France : le Sénat vote l’interdiction du mariage aux étrangers en situation irrégulière

Malgré une jurisprudence constitutionnelle transparente sur la liberté du mariage, le Sénat a adopté, ce jeudi 20 février, une proposition de loi interdisant le mariage aux étrangers en situation irrégulière. Soutenu par Gérald Darmanin et Bruno Retailleau, ce texte doit encore être examiné par l’Assemblée Nationale.

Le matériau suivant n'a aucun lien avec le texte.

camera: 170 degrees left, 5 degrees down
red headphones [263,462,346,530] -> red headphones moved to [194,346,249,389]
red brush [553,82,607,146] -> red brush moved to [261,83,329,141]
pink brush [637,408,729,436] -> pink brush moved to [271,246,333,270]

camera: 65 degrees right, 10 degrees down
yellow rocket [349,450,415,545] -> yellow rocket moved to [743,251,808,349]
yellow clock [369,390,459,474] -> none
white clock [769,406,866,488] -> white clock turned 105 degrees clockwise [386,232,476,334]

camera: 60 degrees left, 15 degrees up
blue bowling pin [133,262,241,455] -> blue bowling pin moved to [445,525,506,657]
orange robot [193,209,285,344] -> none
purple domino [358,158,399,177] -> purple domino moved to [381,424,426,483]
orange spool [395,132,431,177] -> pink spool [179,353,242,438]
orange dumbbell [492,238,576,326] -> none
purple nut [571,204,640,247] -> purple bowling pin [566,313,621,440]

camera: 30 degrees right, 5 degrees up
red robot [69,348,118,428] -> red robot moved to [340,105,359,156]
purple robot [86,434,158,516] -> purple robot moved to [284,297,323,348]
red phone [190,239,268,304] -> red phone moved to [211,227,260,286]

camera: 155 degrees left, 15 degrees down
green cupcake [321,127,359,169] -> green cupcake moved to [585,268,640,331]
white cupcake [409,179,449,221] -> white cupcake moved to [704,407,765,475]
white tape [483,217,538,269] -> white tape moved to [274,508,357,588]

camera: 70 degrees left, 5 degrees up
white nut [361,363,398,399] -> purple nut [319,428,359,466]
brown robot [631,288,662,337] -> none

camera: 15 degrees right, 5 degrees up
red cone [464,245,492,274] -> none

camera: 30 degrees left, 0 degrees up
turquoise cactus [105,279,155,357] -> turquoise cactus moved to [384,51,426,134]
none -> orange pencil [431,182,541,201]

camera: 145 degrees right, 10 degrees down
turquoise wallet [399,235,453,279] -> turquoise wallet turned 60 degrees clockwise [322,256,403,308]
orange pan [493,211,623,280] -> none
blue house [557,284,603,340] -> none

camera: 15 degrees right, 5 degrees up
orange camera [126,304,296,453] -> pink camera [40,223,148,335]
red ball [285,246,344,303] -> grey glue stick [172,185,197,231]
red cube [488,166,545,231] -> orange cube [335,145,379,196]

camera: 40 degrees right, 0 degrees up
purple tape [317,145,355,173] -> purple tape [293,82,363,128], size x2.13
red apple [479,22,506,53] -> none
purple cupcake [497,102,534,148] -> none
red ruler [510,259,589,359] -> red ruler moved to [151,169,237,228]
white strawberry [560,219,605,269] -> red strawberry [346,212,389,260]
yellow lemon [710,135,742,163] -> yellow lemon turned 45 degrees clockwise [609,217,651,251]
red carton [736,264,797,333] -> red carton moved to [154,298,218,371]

Le Sénat a adopté en première lecture, jeudi 20 février, une proposition de loi interdisant le mariage aux étrangers en situation irrégulière. Ce texte, porté par le sénateur centriste de la Somme, Stéphane Demilly, stipule que « le mariage ne peut être contracté par une personne séjournant de manière irrégulière sur le territoire national ». Il a été adopté à 227 voix contre 110.

Le projet de loi fait suite à l’affaire du maire d’Hautmont, Stéphane Wilmotte, assigné en justice pour avoir refusé de marier un ancien responsable de mosquée expulsé vers l’Algérie. L’initiative vise à lutter contre les mariages « blancs » et « gris », jugés frauduleux car facilitant l’obtention de la nationalité française.

Ce vote intervient alors que le maire de Béziers, Robert Ménard, a été convoqué devant le procureur de Montpellier pour avoir refusé un mariage entre une Française et un Algérien en situation irrégulière.

Une loi soutenue par le gouvernement mais contraire à la Constitution

Le ministre de l’Intérieur Gérald Darmanin et le président du groupe LR au Sénat, Bruno Retailleau, soutiennent cette mesure. Cependant, la jurisprudence du Conseil constitutionnel, depuis 2003, affirme que « le respect de la liberté du mariage s’oppose à ce que le caractère irrégulier du séjour d’un étranger fasse obstacle, par lui-même, au mariage de l’intéressé ».

Malgré cette opposition juridique, le ministre de la Justice a défendu la répétition de la question devant le Conseil constitutionnel, estimant que « la société évolue ».

Les oppositions de gauche, notamment la sénatrice écologiste Mélanie Vogel et la socialiste Corinne Narassiguin, ont dénoncé une « attaque en règle contre la Constitution et les droits de l’homme », accusant la droite de « reprendre le programme de l’extrême droite ».

Un renforcement du contrôle des mariages

Parallèlement, le Sénat a adopté des mesures complémentaires :

  • L’obligation pour les futurs époux de nationalité étrangère de fournir des justificatifs de séjour aux maires.
  • L’allongement du « sursis au mariage », augmentant le délai d’enquête du procureur saisi par le maire.

Ces dispositions, soutenues par l’Association des maires de France mais critiquées par d’autres collectivités, visent à « trouver une voie de passage » malgré les obstacles constitutionnels, selon Stéphane Demilly. Le texte doit désormais être examiné par l’Assemblée nationale.